Job | Work out the number of lines with the word "voor" in the material below, then reply with that number only.

Data in this exercise |
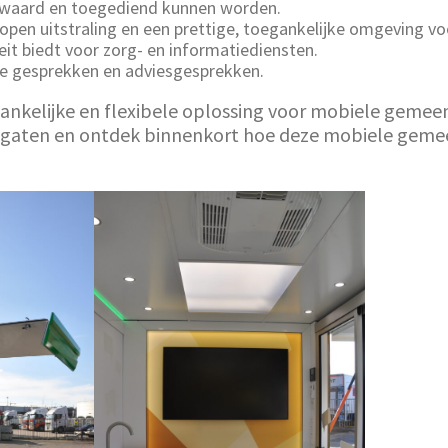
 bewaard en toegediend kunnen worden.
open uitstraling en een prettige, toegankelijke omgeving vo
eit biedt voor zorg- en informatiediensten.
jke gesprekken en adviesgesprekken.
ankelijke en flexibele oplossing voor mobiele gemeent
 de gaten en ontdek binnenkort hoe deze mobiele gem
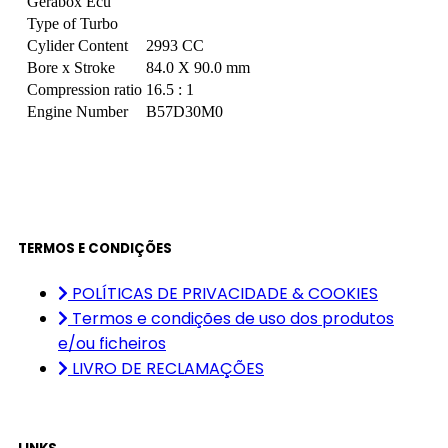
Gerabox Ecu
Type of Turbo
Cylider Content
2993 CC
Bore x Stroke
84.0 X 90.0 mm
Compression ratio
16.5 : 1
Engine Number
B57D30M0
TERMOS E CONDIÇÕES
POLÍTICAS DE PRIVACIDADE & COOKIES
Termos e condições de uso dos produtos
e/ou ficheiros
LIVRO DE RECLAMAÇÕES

...

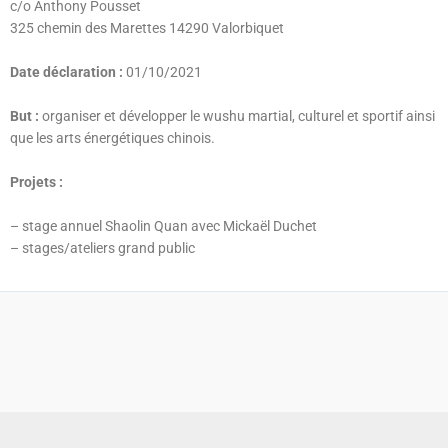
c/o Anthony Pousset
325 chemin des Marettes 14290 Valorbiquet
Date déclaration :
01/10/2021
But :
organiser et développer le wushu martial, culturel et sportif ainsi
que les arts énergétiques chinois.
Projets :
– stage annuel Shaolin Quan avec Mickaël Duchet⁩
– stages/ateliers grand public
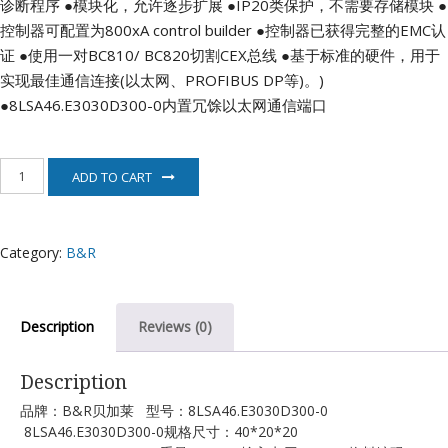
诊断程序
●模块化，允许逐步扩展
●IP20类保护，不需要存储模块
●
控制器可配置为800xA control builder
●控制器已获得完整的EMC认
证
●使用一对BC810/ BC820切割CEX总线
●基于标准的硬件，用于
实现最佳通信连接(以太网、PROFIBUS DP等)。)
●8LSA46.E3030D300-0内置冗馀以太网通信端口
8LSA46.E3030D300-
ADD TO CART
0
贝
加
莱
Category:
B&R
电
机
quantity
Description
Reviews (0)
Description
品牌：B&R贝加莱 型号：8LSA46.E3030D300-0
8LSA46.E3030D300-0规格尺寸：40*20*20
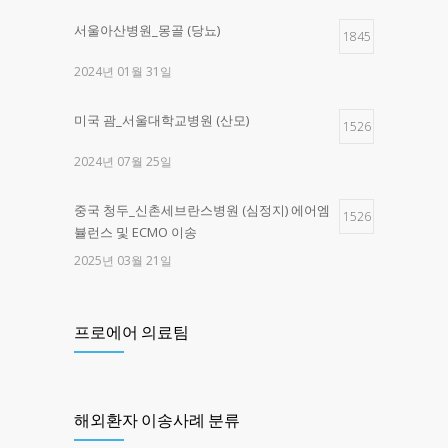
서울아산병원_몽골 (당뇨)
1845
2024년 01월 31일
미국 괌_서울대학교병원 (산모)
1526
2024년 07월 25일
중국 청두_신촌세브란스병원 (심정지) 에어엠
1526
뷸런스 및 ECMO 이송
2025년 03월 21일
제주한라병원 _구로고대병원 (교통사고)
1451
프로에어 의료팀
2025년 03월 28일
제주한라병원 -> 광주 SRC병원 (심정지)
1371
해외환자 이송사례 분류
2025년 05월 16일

Exercise solution | 2